─── Records to process ───

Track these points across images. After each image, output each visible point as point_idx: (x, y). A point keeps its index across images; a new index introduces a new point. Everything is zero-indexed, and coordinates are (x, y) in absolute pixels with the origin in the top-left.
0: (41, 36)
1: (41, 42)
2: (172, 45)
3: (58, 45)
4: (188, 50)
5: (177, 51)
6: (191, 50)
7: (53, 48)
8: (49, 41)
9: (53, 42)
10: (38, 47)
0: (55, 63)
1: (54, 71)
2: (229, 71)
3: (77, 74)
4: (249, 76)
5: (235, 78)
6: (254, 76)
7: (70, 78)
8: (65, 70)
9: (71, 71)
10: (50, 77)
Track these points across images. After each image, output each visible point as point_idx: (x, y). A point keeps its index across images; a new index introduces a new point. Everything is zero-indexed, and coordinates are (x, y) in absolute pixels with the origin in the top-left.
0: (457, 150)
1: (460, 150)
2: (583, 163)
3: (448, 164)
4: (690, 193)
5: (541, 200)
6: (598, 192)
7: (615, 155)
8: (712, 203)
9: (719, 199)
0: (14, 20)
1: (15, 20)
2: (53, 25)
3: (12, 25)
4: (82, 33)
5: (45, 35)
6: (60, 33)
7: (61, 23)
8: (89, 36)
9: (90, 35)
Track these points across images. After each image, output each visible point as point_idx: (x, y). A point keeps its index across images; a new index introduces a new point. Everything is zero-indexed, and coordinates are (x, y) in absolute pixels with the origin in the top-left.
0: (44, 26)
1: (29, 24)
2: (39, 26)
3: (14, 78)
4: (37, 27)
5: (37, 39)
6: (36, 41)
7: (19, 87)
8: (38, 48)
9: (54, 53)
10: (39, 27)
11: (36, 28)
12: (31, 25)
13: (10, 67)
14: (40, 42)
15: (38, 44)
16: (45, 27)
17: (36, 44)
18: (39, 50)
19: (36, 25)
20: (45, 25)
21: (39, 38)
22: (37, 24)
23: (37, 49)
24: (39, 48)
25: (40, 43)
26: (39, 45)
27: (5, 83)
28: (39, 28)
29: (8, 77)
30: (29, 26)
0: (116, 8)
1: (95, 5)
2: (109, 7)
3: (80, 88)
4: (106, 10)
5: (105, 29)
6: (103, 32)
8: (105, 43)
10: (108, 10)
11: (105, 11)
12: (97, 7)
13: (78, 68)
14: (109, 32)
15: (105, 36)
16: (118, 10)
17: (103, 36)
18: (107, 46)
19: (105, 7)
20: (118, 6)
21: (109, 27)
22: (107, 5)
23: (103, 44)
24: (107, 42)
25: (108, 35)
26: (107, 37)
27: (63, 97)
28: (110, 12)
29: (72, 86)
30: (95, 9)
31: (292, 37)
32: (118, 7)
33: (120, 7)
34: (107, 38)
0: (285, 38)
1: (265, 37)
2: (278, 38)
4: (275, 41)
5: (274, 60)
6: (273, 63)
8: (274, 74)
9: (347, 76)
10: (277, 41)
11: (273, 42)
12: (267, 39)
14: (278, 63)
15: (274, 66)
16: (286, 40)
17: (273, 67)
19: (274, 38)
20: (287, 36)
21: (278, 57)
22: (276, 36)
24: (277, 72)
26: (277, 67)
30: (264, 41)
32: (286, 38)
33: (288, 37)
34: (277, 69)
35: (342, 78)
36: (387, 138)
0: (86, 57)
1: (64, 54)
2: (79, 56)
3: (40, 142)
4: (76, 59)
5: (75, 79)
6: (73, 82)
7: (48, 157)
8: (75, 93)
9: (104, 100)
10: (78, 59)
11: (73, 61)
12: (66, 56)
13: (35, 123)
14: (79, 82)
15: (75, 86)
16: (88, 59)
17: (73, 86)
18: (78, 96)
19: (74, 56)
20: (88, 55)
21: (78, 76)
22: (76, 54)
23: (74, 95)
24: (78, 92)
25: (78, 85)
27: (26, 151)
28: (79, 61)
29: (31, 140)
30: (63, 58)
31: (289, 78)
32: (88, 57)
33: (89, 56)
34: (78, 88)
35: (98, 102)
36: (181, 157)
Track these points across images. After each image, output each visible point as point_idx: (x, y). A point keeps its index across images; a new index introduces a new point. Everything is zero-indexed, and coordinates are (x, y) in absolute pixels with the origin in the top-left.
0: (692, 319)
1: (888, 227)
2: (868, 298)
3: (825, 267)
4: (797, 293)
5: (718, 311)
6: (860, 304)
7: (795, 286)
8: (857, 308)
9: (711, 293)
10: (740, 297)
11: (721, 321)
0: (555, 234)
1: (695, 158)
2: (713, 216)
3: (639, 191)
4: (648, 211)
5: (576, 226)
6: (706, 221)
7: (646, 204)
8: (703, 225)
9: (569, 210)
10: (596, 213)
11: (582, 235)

───
─── Records to process ───

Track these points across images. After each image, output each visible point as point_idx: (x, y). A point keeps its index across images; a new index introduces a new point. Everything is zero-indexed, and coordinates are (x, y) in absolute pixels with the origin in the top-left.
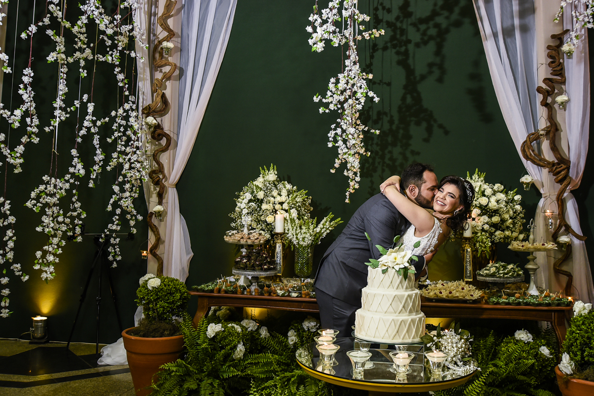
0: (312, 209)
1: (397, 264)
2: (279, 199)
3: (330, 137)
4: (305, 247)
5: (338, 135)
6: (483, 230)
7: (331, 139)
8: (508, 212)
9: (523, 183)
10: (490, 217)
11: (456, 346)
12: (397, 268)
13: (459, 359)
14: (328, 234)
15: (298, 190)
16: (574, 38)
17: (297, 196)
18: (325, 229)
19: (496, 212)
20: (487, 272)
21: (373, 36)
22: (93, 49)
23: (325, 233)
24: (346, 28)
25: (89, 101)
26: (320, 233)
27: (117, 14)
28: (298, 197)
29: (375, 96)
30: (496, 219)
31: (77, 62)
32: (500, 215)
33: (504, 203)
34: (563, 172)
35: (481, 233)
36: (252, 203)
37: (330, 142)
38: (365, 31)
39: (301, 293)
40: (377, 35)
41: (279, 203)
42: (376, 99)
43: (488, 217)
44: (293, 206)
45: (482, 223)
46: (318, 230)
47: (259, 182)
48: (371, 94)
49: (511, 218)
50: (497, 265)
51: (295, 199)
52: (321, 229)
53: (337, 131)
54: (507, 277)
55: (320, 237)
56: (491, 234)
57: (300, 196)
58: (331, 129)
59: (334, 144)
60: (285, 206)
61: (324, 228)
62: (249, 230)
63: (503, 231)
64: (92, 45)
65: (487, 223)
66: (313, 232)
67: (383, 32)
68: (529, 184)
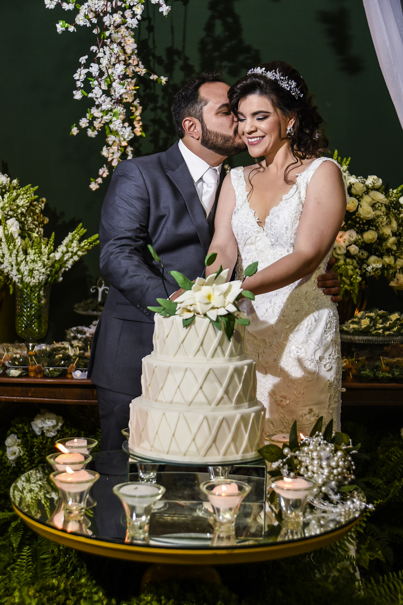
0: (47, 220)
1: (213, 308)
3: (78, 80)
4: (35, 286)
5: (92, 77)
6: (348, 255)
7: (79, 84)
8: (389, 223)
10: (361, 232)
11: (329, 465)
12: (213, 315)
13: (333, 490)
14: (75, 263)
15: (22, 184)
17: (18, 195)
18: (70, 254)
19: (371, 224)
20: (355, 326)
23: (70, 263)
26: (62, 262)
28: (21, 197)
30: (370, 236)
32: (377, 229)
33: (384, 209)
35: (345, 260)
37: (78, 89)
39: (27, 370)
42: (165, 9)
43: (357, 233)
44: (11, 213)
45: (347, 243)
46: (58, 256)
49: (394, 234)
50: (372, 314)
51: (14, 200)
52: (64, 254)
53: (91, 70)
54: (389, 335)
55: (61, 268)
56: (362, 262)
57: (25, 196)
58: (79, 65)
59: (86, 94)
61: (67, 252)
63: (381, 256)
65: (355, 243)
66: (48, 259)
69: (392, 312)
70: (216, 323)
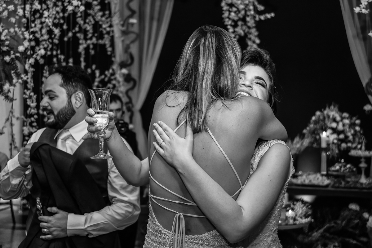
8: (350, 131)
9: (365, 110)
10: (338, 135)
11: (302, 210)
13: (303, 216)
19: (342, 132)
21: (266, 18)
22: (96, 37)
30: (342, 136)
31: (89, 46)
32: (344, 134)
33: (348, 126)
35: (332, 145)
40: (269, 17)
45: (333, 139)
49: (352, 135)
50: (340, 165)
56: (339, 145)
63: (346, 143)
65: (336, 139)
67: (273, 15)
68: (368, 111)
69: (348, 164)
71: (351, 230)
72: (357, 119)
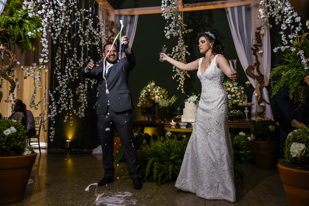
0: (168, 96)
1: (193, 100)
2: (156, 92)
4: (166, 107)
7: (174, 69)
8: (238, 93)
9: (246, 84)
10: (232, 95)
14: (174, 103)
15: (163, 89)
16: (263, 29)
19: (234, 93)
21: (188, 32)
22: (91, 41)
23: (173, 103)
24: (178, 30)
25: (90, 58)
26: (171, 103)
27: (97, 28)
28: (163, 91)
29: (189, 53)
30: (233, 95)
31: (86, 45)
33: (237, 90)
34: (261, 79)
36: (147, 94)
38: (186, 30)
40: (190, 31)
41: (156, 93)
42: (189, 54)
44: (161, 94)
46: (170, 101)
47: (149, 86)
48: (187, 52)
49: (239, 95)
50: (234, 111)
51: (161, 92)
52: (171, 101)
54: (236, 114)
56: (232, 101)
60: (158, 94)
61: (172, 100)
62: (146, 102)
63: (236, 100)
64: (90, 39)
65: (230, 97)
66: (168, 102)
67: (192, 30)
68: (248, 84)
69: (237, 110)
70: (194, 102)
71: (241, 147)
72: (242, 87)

───

[Work instructions] Can you rewrite the data from the line containing "35: (342, 78)" through the line containing "11: (582, 235)", changing "top-left" to "upper-left" and leaving everything else the same?

[Exercise response]
35: (342, 78)
36: (387, 138)
0: (86, 57)
1: (64, 54)
2: (79, 56)
3: (40, 142)
4: (76, 59)
5: (75, 79)
6: (73, 82)
7: (48, 157)
8: (75, 93)
9: (104, 100)
10: (78, 59)
11: (73, 61)
12: (66, 56)
13: (35, 123)
14: (79, 82)
15: (75, 86)
16: (88, 59)
17: (73, 86)
18: (78, 96)
19: (74, 56)
20: (88, 55)
21: (78, 76)
22: (76, 54)
23: (74, 95)
24: (78, 92)
25: (78, 85)
27: (26, 151)
28: (79, 61)
29: (31, 140)
30: (63, 58)
31: (289, 78)
32: (88, 57)
33: (89, 56)
34: (78, 88)
35: (98, 102)
36: (181, 157)
Track these points across images. After each image, output each visible point as point_idx: (x, y). A point keeps its index across images; a new index introduces a new point. Everything is zero-indexed, and coordinates are (x, y) in absolute pixels with the origin in the upper-left.
0: (692, 319)
1: (888, 227)
2: (868, 298)
3: (825, 267)
4: (797, 293)
5: (718, 311)
6: (860, 304)
7: (795, 286)
8: (857, 308)
9: (711, 293)
10: (740, 297)
11: (721, 321)
0: (555, 234)
1: (695, 158)
2: (713, 216)
3: (639, 191)
4: (648, 211)
5: (576, 226)
6: (706, 221)
7: (646, 204)
8: (703, 225)
9: (569, 210)
10: (596, 213)
11: (582, 235)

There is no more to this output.